The ability of AI to diagnose diseases is also being used in several health applications that can be accessed via smartphones or websites. The Prixa website can provide a diagnosis of the symptoms experienced by visitors and provide recommendations on what to do next. The Android app, PeduliLindungi, an application developed to assist relevant government agencies in tracking to stop the spread of COVID-19, has a chatbot that can be used to assess the disease’s symptoms.
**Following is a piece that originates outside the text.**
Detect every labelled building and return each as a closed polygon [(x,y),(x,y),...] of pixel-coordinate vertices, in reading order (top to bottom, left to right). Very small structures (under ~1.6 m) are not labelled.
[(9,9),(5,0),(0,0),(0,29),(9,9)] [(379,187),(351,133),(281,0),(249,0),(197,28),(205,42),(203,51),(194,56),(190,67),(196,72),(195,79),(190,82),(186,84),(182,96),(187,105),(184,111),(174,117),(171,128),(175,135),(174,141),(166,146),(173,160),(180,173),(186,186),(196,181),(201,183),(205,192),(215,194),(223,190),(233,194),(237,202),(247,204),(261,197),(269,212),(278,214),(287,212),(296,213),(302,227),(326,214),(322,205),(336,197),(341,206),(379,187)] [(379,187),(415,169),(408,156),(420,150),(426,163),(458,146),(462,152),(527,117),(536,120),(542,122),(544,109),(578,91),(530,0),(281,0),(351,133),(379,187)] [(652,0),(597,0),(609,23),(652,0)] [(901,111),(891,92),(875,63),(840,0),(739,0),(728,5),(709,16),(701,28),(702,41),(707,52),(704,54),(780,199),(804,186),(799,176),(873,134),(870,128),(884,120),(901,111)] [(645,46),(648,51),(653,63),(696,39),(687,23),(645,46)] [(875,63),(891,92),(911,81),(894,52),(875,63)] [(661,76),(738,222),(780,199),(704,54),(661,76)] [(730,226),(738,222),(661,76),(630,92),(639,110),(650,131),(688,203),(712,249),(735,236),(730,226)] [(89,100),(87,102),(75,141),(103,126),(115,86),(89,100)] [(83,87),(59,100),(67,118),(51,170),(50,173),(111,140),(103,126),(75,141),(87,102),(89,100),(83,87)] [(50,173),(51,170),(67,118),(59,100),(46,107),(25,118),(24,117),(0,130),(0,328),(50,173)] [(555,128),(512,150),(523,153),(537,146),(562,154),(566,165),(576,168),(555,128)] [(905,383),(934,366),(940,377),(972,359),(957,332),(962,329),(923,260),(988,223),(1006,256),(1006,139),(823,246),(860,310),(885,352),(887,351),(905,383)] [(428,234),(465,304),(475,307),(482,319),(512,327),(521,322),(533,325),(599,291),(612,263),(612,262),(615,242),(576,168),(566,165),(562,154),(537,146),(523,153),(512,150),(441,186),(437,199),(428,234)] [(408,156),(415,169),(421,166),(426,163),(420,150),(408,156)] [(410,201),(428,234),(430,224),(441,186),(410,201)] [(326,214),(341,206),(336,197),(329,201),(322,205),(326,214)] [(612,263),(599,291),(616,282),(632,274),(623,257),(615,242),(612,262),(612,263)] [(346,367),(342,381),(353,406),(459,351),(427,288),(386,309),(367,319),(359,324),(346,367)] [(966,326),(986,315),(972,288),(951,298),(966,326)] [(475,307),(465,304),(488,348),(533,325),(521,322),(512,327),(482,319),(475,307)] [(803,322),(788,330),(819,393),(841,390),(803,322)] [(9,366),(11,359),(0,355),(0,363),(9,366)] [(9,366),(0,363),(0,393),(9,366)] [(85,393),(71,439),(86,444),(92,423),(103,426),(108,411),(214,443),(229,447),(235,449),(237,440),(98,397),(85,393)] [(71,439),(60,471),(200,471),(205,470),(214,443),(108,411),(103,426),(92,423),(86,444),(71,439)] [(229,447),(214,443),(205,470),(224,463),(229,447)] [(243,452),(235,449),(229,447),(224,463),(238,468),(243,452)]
One startup in Indonesia, Widya Imersif Teknologi, has successfully developed a smartwatch with features that can measure body temperature, heart rate, blood oxygen levels, blood pressure, cholesterol and blood sugar levels, stress levels, geofencing, sleep monitoring to activity statistics and the number of calories burned. Most of these features take advantage of AI.
Laboratory services that utilize AI have been carried out by Neurabot. This laboratory offers tele microscopy, where the hospital simply sends a photo file of laboratory samples and the AI technology helps to identify and count cells to predict cancer.
In radiology services, AI has been used to diagnose lung disorders due to COVID-19. In addition, many hospitals are already using wireless endoscopy capsules. This technology is equipped with a marker indicator that makes it easy for doctors to mark the location of bleeding in the gastrointestinal tract.
Nationally made COVID-19 detection technology that utilizes AI, GeNose, obtained a distribution permit from the Ministry of Health on December 2020. This technology can predict infection by simply analysing the breath of the person being examined.
Progress in the use of AI in the health sector over the years has been considerable and the sector continues to flourish with the emergence of innovative startups and research. Yet, to take full advantage of their benefits, more needs to be done in order to be able to apply more of the research currently being conducted to health services. The launch of the NSAI is a welcome and awaited move on that direction as it will help provide the boost needed for this to happen.
*Jum’atil Fajar is an AI enthusiast. He holds a Masters degree in Health Sciences. He helped develop the hospital management information system. He currently manages the Hospital Accreditation Data Management Information System.